CHICAGO — “First time in Chicago!” Celine Song says, grinning, in between talking about her superb feature film debut as writer-director, “Past Lives.” We’re having coffee downtown, the morning after her film played the Chicago Critics Film Festival at the Music Box Theatre.
Also, “first time at the Music Box! That theater is so magical! You can just feel the history. I know Chicago best through ‘The Bear.’ Do Chicagoans love ‘The Bear’?” Some do, some don’t, I say. The geographical-accuracy police hate it most of all, I tell her. “Ah, yes, I get a little like that with New York movies. And I suspect some New Yorkers will feel that way about mine. The train locations aren’t always correct.”

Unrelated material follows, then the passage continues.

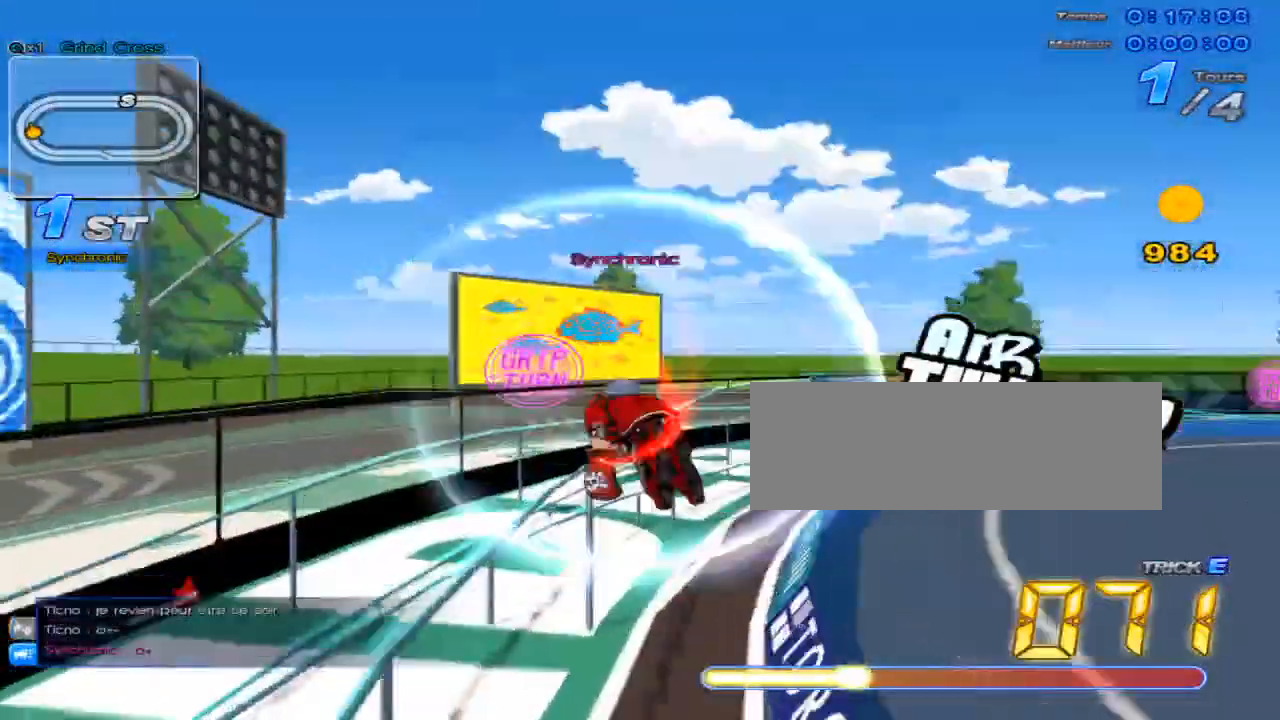
{"keys": ["up"], "events": [[17, "right", "down"], [33, "right", "up"], [84, "right", "down"], [451, "right", "up"]]}
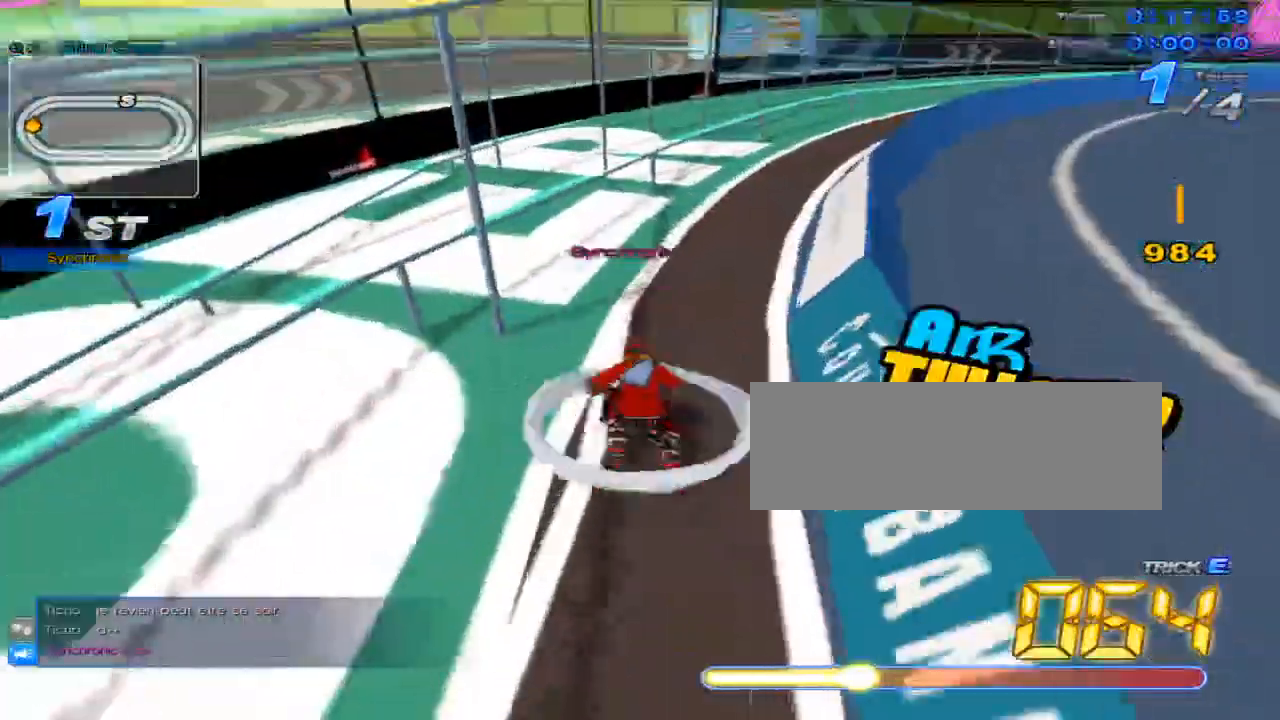
{"keys": ["up"], "events": [[16, "w", "down"], [50, "x", "down"], [83, "c", "down"], [116, "w", "up"], [233, "c", "up"], [233, "right", "down"], [233, "x", "up"], [433, "right", "up"]]}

Song’s story in “Past Lives” spans 24 years in the life of Nora (Greta Lee), whose family leaves Seoul, South Korea, for Toronto when the girl was 12 and went by the name Na Young. Twelve years later, at the dawn of Skype, Nora reconnects online with her dear, distant Seoul childhood sweetheart Hae Sung (Teo Yoo), who remains in South Korea.

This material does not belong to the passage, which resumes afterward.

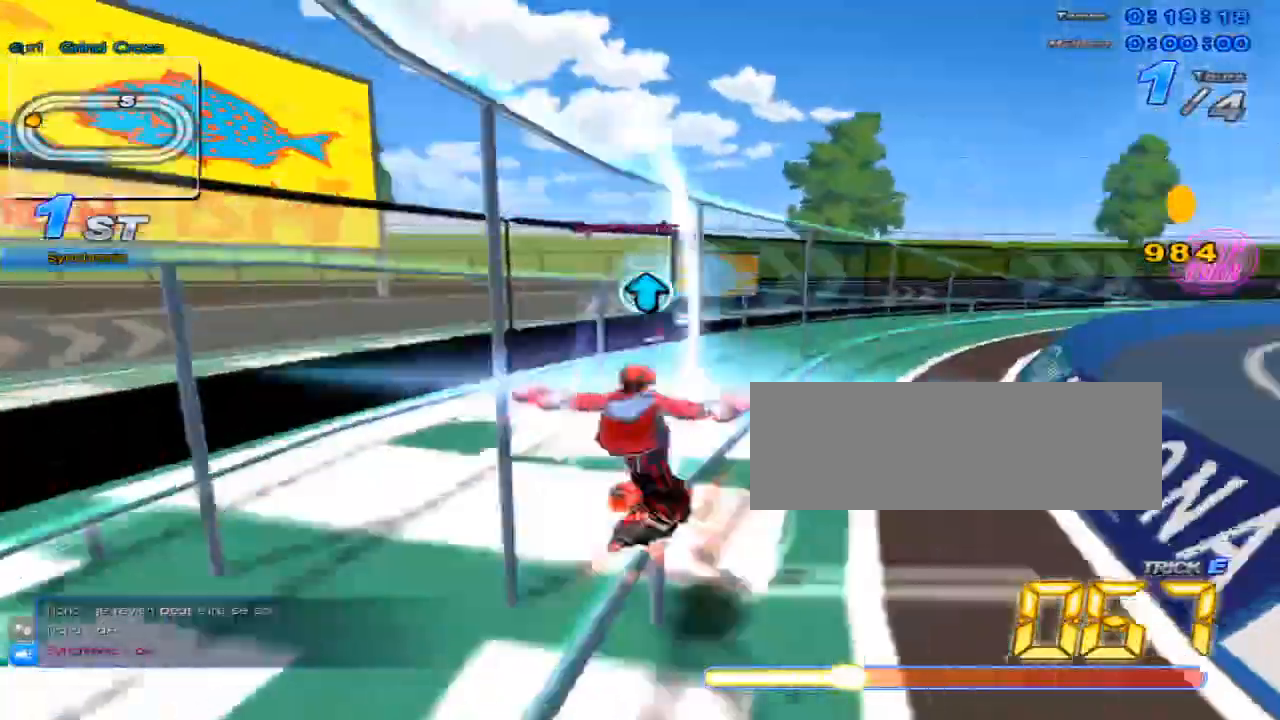
{"keys": ["right", "up", "w", "x"], "events": [[134, "up", "up"], [234, "up", "down"], [384, "right", "down"], [451, "w", "down"], [484, "x", "down"]]}
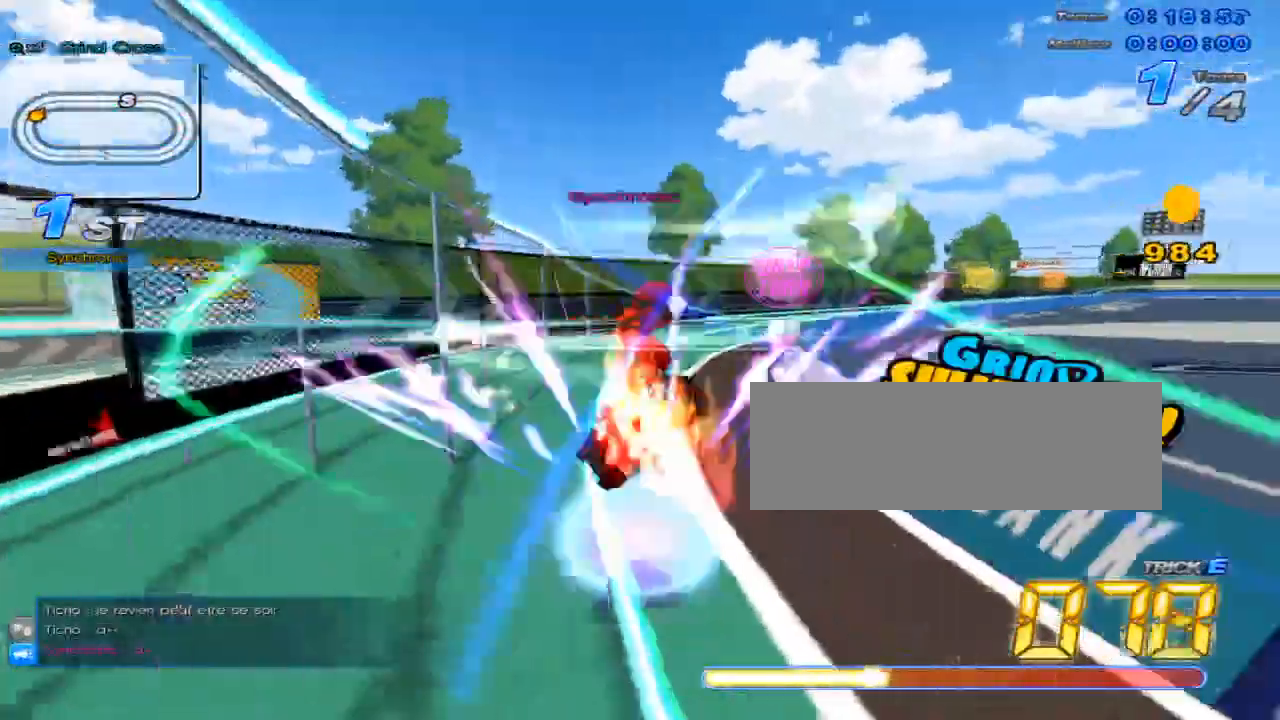
{"keys": ["up"], "events": [[50, "c", "down"], [50, "right", "up"], [83, "w", "up"], [116, "c", "up"], [116, "x", "up"], [233, "left", "down"], [300, "left", "up"]]}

“Past Lives” then takes another 12-year leap forward. Nora, now a writer, has married Arthur (John Magaro), also a writer. Now 36, Hae Sung visits New York with no stated reason, though to Nora, as well as Nora’s husband, the unstated reasons are clear enough, and stir within Nora questions of cultural dislocation and identity. The story came from a similar incident in Song’s life five years ago.